— Start PASSAGE SHOWN —

Before Jesus began His earthly ministry, his cousin John, often known as John the Baptist (Matthew 3:1), in Judea preached a baptism of repentance for the remission of sins (Luke 3:2-22).
"In those days John the Baptist came preaching in the wilderness of Judea, and saying, "Repent, for the kingdom of heaven is at hand! ..."
"Then Jerusalem, all Judea, and all the region around the Jordan went out to him, and were baptized by him in the Jordan, confessing their sins. ..."
"I indeed baptize you with water unto repentance, but He who is coming after me is mightier than I, whose sandals I am not worthy to carry. He will baptize you with the Holy Spirit and fire." Matthew 3:1-11
Several features are worth noting as being characteristic of John's message and baptism:
First, John was the primary administrator, or one performing the baptism. Later, as John's ministry began to draw to a close and Jesus ministry was just beginning, we learn that Jesus' and His disciples also began to baptize in addition to John (John 3:22-23), although Jesus never actually baptized anybody Himself. Only His disciples performed the baptisms (John 4:1-2). Shortly after this time, John was thrown into prison, and his ministry ceased.

— End PASSAGE SHOWN —
— Start DATASET EXCERPTS —

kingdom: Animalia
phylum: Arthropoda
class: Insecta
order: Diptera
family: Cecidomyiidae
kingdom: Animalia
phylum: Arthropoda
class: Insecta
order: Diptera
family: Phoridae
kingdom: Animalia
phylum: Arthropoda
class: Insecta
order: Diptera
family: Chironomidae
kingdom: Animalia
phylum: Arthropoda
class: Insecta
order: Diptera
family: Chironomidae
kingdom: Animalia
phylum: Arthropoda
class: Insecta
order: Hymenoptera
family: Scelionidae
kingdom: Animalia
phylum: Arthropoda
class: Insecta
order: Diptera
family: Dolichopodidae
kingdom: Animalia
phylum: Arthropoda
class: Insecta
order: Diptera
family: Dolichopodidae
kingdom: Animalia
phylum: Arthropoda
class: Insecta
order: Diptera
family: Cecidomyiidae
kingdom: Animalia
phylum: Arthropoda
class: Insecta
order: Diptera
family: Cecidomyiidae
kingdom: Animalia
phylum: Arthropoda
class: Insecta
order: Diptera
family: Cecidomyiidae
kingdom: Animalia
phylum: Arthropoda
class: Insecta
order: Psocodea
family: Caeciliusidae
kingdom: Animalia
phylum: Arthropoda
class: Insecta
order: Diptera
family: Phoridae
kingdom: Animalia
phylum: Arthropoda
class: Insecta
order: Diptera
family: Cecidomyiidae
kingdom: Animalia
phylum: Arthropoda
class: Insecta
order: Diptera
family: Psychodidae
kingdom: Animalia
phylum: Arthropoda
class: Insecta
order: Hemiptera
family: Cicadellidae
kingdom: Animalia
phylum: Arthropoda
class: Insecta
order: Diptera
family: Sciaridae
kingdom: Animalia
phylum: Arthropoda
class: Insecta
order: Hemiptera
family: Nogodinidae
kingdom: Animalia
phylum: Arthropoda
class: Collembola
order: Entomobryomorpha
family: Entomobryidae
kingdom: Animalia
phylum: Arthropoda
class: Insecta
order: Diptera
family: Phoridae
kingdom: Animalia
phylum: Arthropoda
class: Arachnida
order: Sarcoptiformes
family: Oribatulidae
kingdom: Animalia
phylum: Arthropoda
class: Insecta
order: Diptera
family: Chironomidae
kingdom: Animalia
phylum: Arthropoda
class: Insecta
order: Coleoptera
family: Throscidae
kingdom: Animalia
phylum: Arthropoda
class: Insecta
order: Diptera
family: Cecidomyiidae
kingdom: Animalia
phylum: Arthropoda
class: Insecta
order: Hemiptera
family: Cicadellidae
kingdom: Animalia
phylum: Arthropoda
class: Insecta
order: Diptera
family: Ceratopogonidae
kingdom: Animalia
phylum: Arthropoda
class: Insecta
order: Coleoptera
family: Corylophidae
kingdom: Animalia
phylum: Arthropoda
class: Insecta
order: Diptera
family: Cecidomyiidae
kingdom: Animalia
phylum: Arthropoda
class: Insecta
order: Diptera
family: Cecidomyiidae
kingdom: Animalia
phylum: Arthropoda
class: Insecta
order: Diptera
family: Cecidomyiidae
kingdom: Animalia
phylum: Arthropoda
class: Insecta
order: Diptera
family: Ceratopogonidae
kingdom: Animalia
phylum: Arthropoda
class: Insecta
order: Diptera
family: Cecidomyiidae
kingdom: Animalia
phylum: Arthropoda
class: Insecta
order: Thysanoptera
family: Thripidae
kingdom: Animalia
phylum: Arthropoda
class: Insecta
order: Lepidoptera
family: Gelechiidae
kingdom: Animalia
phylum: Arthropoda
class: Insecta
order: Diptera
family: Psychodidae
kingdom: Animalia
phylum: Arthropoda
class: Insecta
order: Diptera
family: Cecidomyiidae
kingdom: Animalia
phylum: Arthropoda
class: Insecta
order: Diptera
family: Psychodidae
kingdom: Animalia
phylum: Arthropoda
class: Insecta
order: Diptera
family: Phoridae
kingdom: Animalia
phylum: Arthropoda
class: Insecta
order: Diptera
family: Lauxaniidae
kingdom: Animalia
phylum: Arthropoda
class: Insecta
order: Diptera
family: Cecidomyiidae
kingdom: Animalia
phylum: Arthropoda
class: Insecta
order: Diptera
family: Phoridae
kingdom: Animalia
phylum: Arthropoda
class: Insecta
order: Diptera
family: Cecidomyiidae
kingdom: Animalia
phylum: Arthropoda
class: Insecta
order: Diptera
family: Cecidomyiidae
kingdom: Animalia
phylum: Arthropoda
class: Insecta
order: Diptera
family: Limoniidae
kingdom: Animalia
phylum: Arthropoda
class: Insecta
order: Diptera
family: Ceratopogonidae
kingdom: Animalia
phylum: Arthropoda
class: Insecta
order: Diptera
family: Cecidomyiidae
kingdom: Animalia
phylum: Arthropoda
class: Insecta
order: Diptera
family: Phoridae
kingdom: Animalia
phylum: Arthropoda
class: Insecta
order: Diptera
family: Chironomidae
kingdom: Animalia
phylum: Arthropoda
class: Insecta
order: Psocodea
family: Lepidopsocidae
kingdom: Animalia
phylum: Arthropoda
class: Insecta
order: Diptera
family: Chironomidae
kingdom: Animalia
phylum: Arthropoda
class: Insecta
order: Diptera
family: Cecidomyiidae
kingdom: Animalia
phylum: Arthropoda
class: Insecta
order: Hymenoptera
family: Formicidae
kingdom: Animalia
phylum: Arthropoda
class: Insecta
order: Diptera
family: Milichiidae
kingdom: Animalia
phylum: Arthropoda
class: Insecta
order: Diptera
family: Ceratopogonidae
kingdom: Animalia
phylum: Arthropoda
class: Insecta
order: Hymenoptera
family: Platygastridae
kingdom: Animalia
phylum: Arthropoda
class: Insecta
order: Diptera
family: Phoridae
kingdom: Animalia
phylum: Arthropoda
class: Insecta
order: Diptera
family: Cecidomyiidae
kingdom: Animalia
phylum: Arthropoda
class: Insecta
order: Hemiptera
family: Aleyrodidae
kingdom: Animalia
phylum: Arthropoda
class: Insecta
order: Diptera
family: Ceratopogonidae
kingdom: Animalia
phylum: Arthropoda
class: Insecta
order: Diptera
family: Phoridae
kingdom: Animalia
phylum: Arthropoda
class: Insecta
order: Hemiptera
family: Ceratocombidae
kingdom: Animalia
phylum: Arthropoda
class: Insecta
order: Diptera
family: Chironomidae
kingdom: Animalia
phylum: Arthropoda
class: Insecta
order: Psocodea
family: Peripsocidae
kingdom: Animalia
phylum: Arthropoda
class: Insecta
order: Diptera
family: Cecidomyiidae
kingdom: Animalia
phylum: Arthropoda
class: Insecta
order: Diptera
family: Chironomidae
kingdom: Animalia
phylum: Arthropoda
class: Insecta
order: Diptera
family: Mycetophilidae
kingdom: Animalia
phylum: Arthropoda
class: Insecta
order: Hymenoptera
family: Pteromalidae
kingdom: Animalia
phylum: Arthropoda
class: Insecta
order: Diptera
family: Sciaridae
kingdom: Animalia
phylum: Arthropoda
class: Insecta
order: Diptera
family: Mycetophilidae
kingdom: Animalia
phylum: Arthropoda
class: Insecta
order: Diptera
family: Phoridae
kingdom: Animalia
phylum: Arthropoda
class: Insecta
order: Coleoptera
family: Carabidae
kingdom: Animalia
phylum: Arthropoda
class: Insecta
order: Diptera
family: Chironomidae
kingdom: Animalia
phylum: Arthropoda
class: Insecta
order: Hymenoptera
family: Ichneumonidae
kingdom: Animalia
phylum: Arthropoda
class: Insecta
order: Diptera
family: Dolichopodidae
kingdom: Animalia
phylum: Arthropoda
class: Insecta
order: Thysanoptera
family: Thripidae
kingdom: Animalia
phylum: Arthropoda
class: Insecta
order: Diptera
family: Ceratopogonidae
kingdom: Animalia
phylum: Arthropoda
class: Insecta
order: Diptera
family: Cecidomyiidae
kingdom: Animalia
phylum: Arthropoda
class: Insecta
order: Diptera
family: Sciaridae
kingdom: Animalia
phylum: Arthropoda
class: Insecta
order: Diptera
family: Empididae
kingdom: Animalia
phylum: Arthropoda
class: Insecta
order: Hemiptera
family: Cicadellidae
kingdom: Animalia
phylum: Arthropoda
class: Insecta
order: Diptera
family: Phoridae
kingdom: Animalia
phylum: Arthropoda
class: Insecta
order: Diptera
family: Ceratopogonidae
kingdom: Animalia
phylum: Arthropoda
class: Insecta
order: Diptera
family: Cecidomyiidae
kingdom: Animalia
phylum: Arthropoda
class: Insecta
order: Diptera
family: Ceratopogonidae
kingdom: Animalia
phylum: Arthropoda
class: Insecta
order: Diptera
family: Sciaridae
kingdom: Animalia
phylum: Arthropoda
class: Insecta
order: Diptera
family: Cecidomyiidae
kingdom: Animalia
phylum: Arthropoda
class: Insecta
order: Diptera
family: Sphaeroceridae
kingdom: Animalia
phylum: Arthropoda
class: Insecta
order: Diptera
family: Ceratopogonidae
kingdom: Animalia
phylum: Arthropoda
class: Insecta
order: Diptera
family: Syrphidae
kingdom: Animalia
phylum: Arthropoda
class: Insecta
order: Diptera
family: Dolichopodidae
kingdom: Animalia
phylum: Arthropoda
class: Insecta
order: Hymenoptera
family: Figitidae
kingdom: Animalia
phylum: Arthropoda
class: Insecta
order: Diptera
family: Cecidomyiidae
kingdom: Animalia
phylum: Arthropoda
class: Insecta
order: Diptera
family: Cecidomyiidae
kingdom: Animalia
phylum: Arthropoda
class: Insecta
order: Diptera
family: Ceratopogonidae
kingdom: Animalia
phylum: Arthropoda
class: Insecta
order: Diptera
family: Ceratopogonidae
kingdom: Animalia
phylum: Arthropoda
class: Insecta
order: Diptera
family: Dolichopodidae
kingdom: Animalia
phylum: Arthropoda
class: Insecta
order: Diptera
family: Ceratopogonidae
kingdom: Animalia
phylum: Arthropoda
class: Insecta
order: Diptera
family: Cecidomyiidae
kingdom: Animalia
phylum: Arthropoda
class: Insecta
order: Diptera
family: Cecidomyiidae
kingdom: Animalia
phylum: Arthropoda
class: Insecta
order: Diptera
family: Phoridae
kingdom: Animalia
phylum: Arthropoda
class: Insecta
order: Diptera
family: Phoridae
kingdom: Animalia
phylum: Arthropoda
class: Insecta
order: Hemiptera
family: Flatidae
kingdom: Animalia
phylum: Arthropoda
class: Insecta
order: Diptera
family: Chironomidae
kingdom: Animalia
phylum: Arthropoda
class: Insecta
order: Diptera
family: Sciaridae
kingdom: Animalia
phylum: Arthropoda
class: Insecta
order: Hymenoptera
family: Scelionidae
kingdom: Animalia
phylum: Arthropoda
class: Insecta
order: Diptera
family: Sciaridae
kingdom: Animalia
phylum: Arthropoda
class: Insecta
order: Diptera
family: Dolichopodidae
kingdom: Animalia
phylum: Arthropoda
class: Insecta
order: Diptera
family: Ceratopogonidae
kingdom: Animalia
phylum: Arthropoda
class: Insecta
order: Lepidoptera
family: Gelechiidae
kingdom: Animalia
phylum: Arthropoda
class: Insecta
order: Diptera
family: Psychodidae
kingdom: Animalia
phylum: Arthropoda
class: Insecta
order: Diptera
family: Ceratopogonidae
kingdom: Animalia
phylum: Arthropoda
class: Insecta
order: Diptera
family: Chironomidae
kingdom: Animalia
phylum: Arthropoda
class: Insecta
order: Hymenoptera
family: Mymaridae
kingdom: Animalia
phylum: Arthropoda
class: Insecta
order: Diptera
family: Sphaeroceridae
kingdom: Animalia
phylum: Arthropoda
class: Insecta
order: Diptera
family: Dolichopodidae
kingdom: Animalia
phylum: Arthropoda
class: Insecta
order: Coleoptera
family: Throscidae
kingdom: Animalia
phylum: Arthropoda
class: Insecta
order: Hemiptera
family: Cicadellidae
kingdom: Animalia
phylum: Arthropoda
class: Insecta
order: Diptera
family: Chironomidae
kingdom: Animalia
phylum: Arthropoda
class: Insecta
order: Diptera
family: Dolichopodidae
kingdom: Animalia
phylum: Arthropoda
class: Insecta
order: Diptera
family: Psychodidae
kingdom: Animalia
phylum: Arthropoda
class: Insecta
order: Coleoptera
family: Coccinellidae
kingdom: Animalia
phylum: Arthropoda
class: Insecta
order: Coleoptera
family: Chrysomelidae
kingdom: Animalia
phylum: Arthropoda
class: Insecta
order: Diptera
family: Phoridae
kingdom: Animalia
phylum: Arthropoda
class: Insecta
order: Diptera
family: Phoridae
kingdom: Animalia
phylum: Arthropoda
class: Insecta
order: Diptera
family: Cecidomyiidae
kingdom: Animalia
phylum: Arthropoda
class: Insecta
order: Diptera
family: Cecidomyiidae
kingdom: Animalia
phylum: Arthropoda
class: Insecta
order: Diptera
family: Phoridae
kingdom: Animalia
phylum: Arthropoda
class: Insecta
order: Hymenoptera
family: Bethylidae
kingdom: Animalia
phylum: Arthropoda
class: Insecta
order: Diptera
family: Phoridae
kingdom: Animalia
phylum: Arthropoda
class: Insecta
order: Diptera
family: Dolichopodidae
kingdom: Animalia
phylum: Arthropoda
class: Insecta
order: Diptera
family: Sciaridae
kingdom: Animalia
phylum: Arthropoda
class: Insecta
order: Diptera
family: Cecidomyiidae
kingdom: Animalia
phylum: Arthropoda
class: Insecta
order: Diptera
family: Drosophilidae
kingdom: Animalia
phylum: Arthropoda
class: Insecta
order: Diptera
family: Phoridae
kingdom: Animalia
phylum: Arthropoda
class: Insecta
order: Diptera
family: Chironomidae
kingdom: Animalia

— End DATASET EXCERPTS —

PROBLEM TO SOLVE: In the passage on John's baptism, write out the part from "Before Jesus began" to "sins (Luke 3:2-22)." again, changing "cousin" to "relative".

RESPONSE FOR THIS EXERCISE:
Before Jesus began His earthly ministry, his relative John, often known as John the Baptist (Matthew 3:1), in Judea preached a baptism of repentance for the remission of sins (Luke 3:2-22).